Scott Has Made The Most Out Of His Decision To Leave South Africa To Pursue Engineering Degree In America

Published on: May 11, 2021
GTCC Student Bryce Scott and 2021-2022 Student Government Association President.

Bryce Scott has traveled a long way in a short time. Both literally and figuratively.

Until two years ago he called East London, South Africa home. Now Greensboro is home for him. Before he came to the United States, he dreamed of being an aerospace engineer. Now, with the help of Guilford Technical Community College, he’s on the way to turning that dream into a reality.

“I’ve had my major nailed down since my junior year in high school … more specifically I want to be an aerospace engineer,” said Scott. “It’s kind of a high hopes thing, but I want to build spaceships, spaceships that take people to the moon or to mars. That’s my dream.”

The first step to accomplishing that dream was coming to America.

“America is the place to be to do this,” said Scott. “If I was doing anything else I probably would have stayed in South Africa. But for space travel and aeronautic engineering, America is the place to be.”

Coming to America, though, wasn’t as simple as buying an airline ticket. There are mounds and mounds of paperwork to complete, hoops to jump through, laws to be aware of. But Scott had some help.

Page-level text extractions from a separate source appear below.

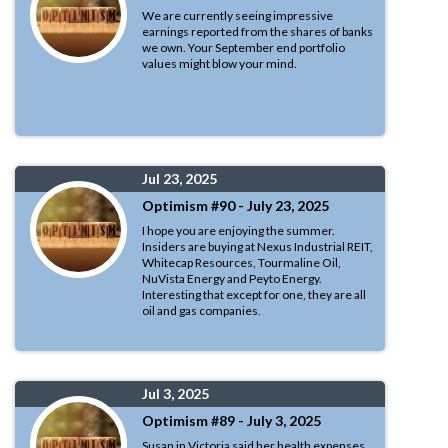
We are currently seeing impressive
earnings reported from the shares of banks
we own. Your September end portfolio
values might blow your mind.
Jul 23, 2025
Optimism #90 - July 23, 2025
I hope you are enjoying the summer.
Insiders are buying at Nexus Industrial REIT,
Whitecap Resources, Tourmaline Oil,
NuVista Energy and Peyto Energy.
Interesting that except for one, they are all
oil and gas companies.
Jul 3, 2025
Optimism #89 - July 3, 2025
Susan in Victoria said her health expenses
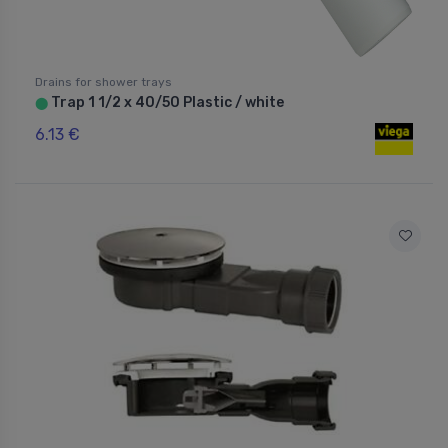
Drains for shower trays
Trap 1 1/2 x 40/50 Plastic / white
⬤
6.13 €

“My sister had come here a year earlier. She had done all the hard work, all the research, all of the trial and error,” said Scott, whose sister graduated from GTCC with an associate degree in art and whose aunt and uncle have lived in Greensboro since 2000.

Scott said it is very difficult for someone from South Africa to gain acceptance to a four-year school. “It is very competitive,” he said. GTCC was the right place at the right time for him.

“When I got to America I had absolutely nothing. I got to a place like GTCC and they say ‘take these three tests.’ They have an open-door policy. Without GTCC I wouldn’t be here. In my mind, it was absolutely the right move for me,” Scott said.

Scott entered the United States on an F-1 or student visa. But before he did that, he had to be accepted by a college before arriving. GTCC checked that box for him.

“When I arrived at JFK in New York, I had to go to one of the immigration officers, checked my paperwork and then allowed me in the country.”

The rules of an F-1 visa are fairly stringent. For example, Scott can only work 20 hours a week, the work has to be on campus in a facility owned by the college. As a top-level water polo player, Scott was able to find a job working in an aquatics center on campus. He now works with children with disabilities, teaching them to swim.

Scott is also one of GTCC’s student ambassadors, and in his spare time ran for and was elected student government association president this spring.

Scott, who began at GTCC in the fall of 2019, is working toward an associate degree in engineering but is already taking classes at North Carolina A&T, thanks to the Greater Greensboro Consortium (GGC).

The GGC is a program designed to expand the options available to degree-seeking students currently enrolled in one of the eight colleges and universities in the surrounding area. It assists a student in registering for a course elsewhere that is unavailable in a given semester on the student’s home campus.

“If GTCC doesn’t offer a class, I can go to another college in the area, take it, but I’m still a GTCC student paying their rates,” said Scott. “I can take engineering classes at A&T and pay GTCC rates.”

Scott figures by the time he transfers to A&T he will have accumulated 15 hours toward his engineering degree from that school.

After a conversation with someone who works at his dream company, Elon Musk’s SpaceX, Scott said he will enter the mechanical engineering program at North Carolina A&T after one more year at GTCC.

“A professor of mine has a friend at SpaceX. I set up a phone call with him. I had written out two or three pages of questions,” said Scott. “One of my main questions was should I be a mechanical or aerospace engineer. He said the actual degree doesn’t matter. It’s what you do with that degree that matters.”

And rest assured Scott will do much with his degree.